*** Opening SOURCE TEXT ***

Monday, October 29, 2012

American Horror Story: Asylum ~ Uh Oh, Goodbye Originality

     Last year, American Horror Story had me about wetting my pants and laughing out loud at its shock, surprise, and originality.  It felt like a classic John Carpenter movie (Halloween, The Fog) with a better cast and a broader canvas on which to work its dark magic.  A friend said to me a couple of times that the daughter had to be a ghost and I didn’t
believe her until finally it seemed like the whole cast was going to end up dead.  All except Jessica Lange as creepy Constance (so appropriate), grandmother to the toddler Anti-Christ at the end.

A Nun Watching and Waiting
     Co-creator Ryan Murphy decided wisely to avoid a long season and, instead, produce a different story with most of the same players.  These would seem like quality decisions.  AHS:  Asylum is set in 1964 in a Catholic church run mental institution.  It shares some of the look of the first series, but it’s night (and dark) from the start.  Briarcliff is so brown, rotting, and just plain disgusting that it looks like a ‘30s Universal horror movie (Frankenstein, etc.) in color mated with the seamiest details that Clive Barker or James Ellroy would cut from a first draft.  It’s icky, feeling both prurient and sanctimonious in its handling of the nun overseeing the dump (Jessica Lange) with sexual fantasies about the priest to whom she reports (Joseph Fiennes – where’s he been since Shakespeare in Love?), the insane doctor performing ‘experiments’ (James Cromwell), and a reporter playing Nancy Drew and finding herself trapped there and her grade school teacher lover (Sarah Paulson and Clea DuVall) that the nun blackmails.

*** Closing SOURCE TEXT ***
*** Opening SOURCE DATA ***

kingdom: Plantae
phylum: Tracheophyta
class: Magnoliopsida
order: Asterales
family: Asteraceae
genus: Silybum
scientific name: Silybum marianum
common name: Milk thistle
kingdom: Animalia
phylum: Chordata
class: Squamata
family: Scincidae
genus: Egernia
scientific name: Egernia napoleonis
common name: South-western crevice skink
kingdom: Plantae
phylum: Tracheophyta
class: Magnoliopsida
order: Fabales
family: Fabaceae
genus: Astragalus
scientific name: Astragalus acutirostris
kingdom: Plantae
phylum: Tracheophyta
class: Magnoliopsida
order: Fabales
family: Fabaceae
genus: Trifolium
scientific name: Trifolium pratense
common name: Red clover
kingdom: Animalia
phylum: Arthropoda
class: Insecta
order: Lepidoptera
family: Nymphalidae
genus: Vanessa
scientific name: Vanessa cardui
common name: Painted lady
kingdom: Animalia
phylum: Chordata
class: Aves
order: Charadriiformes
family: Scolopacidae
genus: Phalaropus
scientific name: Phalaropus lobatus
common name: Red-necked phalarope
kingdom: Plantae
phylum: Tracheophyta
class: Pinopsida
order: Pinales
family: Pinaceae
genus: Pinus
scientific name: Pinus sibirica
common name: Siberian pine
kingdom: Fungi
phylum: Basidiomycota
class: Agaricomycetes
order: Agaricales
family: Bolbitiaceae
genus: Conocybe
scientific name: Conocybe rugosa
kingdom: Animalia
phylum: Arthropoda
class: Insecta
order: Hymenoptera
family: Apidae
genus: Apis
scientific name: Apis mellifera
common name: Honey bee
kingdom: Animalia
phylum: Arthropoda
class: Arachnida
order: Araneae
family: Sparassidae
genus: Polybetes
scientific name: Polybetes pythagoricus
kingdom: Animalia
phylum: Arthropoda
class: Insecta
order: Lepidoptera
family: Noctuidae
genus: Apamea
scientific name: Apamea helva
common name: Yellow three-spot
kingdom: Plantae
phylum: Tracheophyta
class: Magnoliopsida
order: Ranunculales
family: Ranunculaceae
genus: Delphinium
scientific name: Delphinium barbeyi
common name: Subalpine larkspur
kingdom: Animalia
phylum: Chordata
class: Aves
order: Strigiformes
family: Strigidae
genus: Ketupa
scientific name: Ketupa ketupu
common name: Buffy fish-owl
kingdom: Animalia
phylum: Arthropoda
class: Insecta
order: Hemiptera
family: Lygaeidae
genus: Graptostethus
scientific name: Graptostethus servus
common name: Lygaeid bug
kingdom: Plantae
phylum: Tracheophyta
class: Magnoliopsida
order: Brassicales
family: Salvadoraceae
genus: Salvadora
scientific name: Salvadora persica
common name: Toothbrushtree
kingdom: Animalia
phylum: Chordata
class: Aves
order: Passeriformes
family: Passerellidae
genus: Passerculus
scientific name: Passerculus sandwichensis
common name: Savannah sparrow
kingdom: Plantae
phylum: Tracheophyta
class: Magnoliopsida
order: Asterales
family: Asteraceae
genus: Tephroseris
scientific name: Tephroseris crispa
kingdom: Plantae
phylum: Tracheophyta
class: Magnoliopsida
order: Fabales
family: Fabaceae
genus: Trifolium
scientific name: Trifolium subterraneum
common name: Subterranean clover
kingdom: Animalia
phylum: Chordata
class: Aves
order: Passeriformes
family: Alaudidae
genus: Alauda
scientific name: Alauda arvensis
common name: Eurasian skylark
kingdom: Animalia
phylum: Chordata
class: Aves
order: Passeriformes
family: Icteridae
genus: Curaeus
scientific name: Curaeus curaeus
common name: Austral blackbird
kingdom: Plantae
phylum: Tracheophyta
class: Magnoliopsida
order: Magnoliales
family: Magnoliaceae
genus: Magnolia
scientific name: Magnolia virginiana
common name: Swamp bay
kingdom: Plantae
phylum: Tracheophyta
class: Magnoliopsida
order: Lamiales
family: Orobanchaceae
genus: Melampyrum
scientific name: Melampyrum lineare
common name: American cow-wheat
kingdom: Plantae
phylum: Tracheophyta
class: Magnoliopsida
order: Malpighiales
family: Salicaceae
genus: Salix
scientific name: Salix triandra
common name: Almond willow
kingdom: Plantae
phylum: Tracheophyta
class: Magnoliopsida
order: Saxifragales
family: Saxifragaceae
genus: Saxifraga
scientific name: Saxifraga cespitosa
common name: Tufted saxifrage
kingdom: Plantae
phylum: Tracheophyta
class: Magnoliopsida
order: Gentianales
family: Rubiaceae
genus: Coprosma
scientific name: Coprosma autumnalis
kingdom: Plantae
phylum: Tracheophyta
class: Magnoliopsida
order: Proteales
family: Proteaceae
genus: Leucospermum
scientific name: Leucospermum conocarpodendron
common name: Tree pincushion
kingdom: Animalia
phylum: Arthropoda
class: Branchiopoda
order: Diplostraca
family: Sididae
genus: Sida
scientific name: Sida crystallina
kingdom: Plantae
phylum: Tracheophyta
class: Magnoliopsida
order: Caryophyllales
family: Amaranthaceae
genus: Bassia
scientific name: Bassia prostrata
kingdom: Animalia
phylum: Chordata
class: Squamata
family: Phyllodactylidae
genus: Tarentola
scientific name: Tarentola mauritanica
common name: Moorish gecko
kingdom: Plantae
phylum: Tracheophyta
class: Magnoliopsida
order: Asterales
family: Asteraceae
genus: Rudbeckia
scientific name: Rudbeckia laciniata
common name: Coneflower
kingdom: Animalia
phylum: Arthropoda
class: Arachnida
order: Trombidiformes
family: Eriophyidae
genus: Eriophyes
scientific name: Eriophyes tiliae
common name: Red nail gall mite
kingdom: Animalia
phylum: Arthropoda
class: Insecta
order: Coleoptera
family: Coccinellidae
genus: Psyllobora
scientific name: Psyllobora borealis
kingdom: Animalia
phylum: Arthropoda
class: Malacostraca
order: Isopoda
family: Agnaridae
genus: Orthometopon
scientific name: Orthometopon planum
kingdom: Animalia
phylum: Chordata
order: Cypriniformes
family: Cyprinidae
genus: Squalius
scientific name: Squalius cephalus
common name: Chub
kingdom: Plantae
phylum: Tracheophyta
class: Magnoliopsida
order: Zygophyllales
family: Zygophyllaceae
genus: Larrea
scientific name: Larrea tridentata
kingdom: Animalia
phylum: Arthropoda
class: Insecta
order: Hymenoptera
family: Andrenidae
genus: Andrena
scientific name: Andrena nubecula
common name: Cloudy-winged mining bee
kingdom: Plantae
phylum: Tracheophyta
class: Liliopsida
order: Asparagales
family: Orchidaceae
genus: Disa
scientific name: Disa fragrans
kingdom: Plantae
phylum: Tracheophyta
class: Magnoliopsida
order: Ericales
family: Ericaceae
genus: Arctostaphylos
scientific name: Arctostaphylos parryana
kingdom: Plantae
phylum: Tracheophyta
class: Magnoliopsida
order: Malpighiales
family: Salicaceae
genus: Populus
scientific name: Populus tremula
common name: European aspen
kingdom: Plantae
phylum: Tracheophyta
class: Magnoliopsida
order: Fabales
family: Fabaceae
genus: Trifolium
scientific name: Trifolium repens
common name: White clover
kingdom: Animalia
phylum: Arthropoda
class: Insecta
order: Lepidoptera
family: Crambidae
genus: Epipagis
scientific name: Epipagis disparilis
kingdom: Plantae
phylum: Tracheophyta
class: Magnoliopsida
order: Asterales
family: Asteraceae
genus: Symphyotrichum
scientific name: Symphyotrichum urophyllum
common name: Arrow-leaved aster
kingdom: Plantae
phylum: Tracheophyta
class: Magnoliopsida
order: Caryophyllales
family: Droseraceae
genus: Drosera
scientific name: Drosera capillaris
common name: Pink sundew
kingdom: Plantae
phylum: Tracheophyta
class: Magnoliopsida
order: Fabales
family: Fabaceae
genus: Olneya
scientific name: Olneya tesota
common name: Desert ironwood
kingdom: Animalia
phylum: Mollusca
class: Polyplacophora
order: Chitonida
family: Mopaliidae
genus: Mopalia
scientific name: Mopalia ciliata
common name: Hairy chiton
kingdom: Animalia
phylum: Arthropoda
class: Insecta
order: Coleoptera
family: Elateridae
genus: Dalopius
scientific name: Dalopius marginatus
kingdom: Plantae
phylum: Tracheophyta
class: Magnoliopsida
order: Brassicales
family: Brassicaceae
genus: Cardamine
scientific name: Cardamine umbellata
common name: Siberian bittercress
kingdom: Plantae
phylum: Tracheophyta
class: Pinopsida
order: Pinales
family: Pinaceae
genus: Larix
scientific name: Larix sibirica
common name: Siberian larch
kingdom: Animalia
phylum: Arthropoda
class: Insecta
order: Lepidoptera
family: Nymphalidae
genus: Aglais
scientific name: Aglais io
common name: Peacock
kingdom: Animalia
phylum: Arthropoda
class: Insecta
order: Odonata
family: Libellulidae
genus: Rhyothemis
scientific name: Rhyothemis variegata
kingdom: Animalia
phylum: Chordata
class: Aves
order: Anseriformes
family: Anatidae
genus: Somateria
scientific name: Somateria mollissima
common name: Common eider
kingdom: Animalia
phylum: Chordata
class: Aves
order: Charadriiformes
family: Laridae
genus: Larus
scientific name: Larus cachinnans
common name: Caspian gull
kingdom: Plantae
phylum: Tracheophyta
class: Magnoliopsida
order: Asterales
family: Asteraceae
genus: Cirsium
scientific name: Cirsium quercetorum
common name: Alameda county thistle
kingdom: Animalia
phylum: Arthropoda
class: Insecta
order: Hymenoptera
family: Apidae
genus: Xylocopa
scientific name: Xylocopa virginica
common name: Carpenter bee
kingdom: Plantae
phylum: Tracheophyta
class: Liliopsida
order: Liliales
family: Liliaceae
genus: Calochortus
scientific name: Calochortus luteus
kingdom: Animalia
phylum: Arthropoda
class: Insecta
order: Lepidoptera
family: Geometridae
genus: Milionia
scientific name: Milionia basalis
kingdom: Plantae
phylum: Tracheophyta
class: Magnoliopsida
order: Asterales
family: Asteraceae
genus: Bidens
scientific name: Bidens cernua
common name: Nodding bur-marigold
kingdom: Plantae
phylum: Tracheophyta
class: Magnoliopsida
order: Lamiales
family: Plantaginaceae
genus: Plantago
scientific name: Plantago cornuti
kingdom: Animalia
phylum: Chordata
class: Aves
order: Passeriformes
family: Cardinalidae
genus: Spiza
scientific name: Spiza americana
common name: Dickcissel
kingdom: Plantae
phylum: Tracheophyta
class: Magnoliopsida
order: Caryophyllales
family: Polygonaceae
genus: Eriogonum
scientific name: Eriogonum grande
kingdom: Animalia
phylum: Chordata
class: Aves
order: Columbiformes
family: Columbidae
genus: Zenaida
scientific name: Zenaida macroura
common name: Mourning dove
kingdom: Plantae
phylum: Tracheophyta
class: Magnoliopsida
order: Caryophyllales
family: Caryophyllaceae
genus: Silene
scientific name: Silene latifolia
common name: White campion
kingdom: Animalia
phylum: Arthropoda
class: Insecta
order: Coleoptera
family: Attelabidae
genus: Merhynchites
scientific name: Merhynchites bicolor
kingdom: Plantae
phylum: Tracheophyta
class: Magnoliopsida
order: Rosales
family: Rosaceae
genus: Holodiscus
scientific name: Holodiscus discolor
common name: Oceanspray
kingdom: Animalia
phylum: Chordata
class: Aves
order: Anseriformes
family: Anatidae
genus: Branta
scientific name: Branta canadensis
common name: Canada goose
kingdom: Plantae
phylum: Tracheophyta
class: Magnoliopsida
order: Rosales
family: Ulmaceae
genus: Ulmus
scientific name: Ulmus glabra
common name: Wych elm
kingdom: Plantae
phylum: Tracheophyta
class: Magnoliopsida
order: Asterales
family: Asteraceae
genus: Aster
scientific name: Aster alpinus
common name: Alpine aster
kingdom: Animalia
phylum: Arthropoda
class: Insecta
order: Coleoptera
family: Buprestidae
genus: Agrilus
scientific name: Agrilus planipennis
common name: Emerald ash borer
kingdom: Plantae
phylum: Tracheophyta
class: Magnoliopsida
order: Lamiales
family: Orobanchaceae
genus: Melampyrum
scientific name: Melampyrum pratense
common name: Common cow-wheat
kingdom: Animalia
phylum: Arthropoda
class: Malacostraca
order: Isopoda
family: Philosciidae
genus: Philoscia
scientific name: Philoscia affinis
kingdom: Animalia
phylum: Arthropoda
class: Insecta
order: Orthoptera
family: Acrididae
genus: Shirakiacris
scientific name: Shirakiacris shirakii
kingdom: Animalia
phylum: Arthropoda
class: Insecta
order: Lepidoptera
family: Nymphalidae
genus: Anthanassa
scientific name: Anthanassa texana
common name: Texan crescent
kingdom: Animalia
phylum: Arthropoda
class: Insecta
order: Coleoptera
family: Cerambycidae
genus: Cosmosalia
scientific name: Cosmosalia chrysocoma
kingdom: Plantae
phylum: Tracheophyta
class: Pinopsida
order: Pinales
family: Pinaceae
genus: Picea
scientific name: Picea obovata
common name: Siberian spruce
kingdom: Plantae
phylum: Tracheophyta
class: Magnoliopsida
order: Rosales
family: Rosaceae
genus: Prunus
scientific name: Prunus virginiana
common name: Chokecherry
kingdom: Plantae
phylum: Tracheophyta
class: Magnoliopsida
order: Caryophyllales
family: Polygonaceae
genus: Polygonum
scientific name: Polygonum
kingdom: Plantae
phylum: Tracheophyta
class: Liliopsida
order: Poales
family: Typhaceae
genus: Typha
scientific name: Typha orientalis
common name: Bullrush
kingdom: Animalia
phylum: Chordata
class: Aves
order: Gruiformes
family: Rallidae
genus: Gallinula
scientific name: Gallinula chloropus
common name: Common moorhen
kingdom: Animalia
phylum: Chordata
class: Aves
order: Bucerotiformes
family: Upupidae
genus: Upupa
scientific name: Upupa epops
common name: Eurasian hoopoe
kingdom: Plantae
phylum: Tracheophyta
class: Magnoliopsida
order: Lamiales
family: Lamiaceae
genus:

*** Closing SOURCE DATA ***

__TASK OBJECTIVE__. Can you copy out the part of the review above word for word, starting with "Monday, October 29, 2012" and going on through "at the end."?

__RESULT OF THIS TASK__.
Monday, October 29, 2012

American Horror Story: Asylum ~ Uh Oh, Goodbye Originality

     Last year, American Horror Story had me about wetting my pants and laughing out loud at its shock, surprise, and originality.  It felt like a classic John Carpenter movie (Halloween, The Fog) with a better cast and a broader canvas on which to work its dark magic.  A friend said to me a couple of times that the daughter had to be a ghost and I didn’t
believe her until finally it seemed like the whole cast was going to end up dead.  All except Jessica Lange as creepy Constance (so appropriate), grandmother to the toddler Anti-Christ at the end.